Hemoglobin is one of the main indicators of blood health, and its reduced level can cause fatigue, dizziness, pale skin and decreased concentration. Doctors emphasize that this condition can be corrected not only with medication - in many cases, it is enough to change your diet and daily habits.
Experts explain that diet plays a key role. Foods rich in iron provide the body with the necessary building blocks for the production of hemoglobin. These include red meat, liver, turkey, legumes, nuts, seeds, and whole grains. Liver is considered especially effective, as it restores iron stores the fastest.
Vitamin C is also important, as it helps the body absorb iron. Doctors advise combining meat dishes with vegetables or fruits, in particular citrus fruits, kiwi, bell peppers or broccoli. Even a glass of orange juice after dinner enhances the effect of nutrition.
To form healthy red blood cells, the body also needs folic acid and vitamin B12. These substances are found in green vegetables, cabbage, legumes, fish, meat and dairy products.

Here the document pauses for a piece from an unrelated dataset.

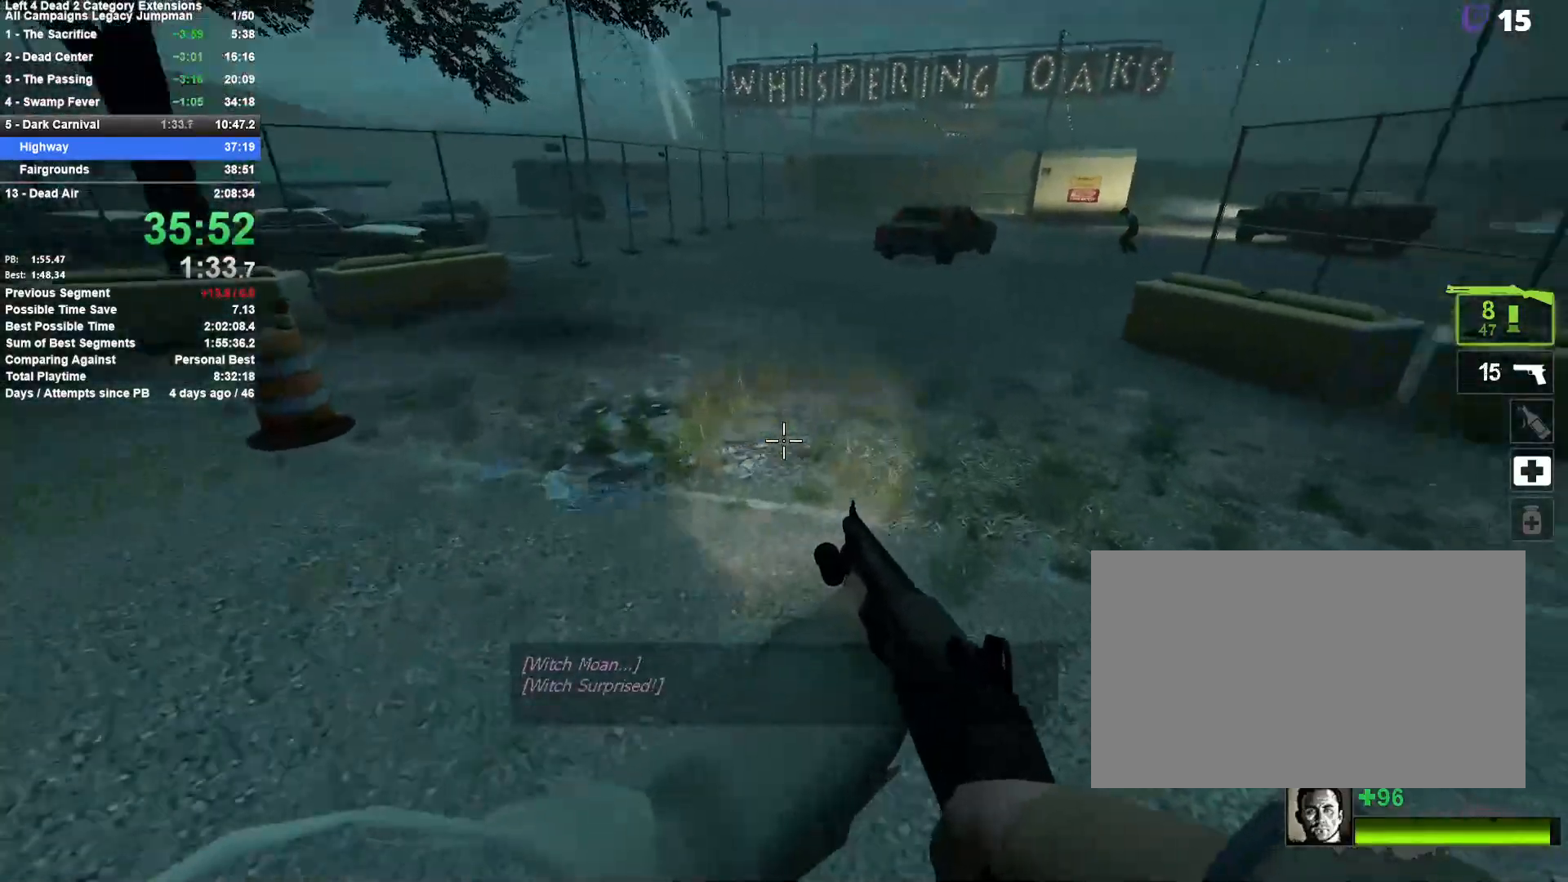
{"keys": ["a"], "mouse": [], "events": [[250, "space", "down"], [333, "a", "down"], [383, "d", "up"], [483, "space", "up"]]}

An additional natural source of trace elements is greens - spinach, parsley and seaweed, which can be added to main dishes.
Doctors point out that some foods can reduce iron absorption. Coffee, tea, carbonated drinks, and excessive amounts of dairy products block absorption processes, so they are recommended to be consumed separately from main meals.
Physical activity also helps improve overall circulation. Doctors say that even light exercise, regular walks, or yoga can improve oxygen saturation and stimulate the production of red blood cells.
Popular home recipes can also be helpful: beetroot, pomegranate, carrot and apple juices. With regular use, they tone the body and contribute to a gradual increase in hemoglobin.
Doctors emphasize that before making significant changes to your diet or starting to take supplements, you should consult a doctor. Timely correction of nutrition improves well-being and helps avoid serious consequences associated with hemoglobin deficiency.